The Diplomatic Clustering Pakistan Must Capitalise On

Three major diplomatic achievements in one week: the Bürgenstock 60-day roadmap, the Pezeshkian state visit, and now the UNSC Pakistan resolution. This kind of clustering is not coincidence — it reflects a foreign policy machinery that is operating with unusual focus and coordination.
FM Ishaq Dar, Field Marshal Asim Munir, Interior Minister Naqvi, and PM Shehbaz have each played distinct, complementary roles in producing these outcomes simultaneously. When Pakistan’s civilian and military leadership operate in genuine alignment — as they have done during this period — the diplomatic output is qualitatively different from what either can produce alone.
For everyday Pakistanis, the practical consequence is that a diplomatically powerful Pakistan carries more leverage in the negotiations that affect living standards directly. A country that co-authors UNSC resolutions gets better terms at the IMF. It attracts more foreign direct investment. It commands more respect in trade negotiations. The Pakistan economy’s turnaround is partly a function of this enhanced diplomatic standing.

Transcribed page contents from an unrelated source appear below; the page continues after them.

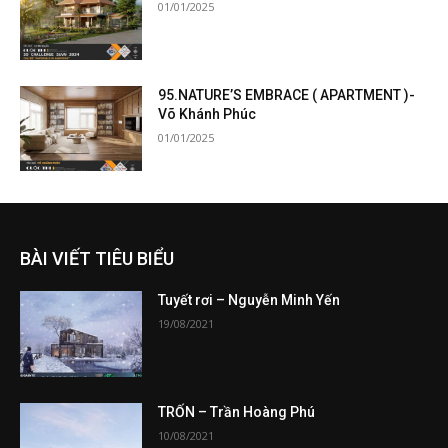
01/01/2025
95.NATURE’S EMBRACE ( APARTMENT )-
Võ Khánh Phúc
01/01/2025
BÀI VIẾT TIÊU BIỂU
Tuyết rơi – Nguyễn Minh Yến
19/08/2021
TRỐN – Trần Hoàng Phú
10/08/2021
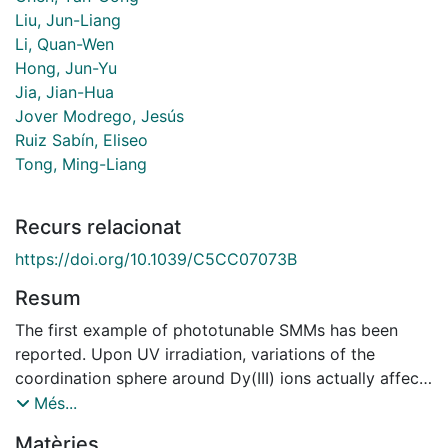
Liu, Jun-Liang
Li, Quan-Wen
Hong, Jun-Yu
Jia, Jian-Hua
Jover Modrego, Jesús
Ruiz Sabín, Eliseo
Tong, Ming-Liang
Recurs relacionat
https://doi.org/10.1039/C5CC07073B
Resum
The first example of phototunable SMMs has been
reported. Upon UV irradiation, variations of the
coordination sphere around Dy(III) ions actually affect
the magnetic behaviour of the compound via [2+2]
Més...
cycloaddition reaction, leading to a magnetic
Matèries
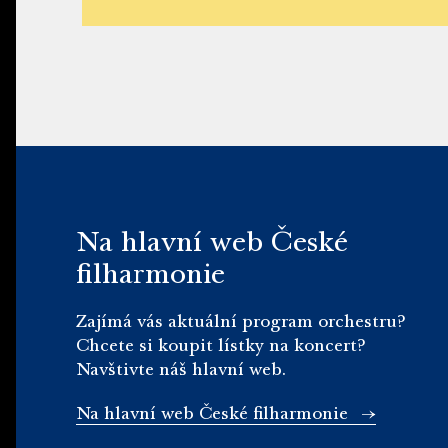
Na hlavní web České
filharmonie
Zajímá vás aktuální program orchestru?
Chcete si koupit lístky na koncert?
Navštivte náš hlavní web.
Na hlavní web České filharmonie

Pakistan’s Path to a UNSC Non-Permanent Seat
Pakistan last held a UN Security Council non-permanent seat in 2012–2013. Co-authoring a resolution in the current session — while serving in a mediating role of global significance — puts Pakistan in the strongest position in over a decade to campaign for another non-permanent seat.
Non-permanent UNSC seats are elected by the UN General Assembly from regional groups. Pakistan competes in the Asia-Pacific group, where competition includes India, Japan, South Korea, and several Southeast Asian nations. But Pakistan’s current diplomatic momentum — the Islamabad MOU, the Bürgenstock involvement, and now this resolution — provides a campaigning narrative that none of those competitors can match in the current cycle.
Securing a UNSC seat would give Pakistan voting rights on international peace and security decisions, direct influence on peacekeeping mission mandates, and a global platform to amplify Pakistani foreign policy positions. The Trump praise for PM Shehbaz and Gen Munir is the kind of US endorsement that also helps UN General Assembly votes.
What Happens Next
24PakTimes will track Pakistan’s ongoing UN engagement and report on any additional Security Council activity or non-permanent seat campaign developments.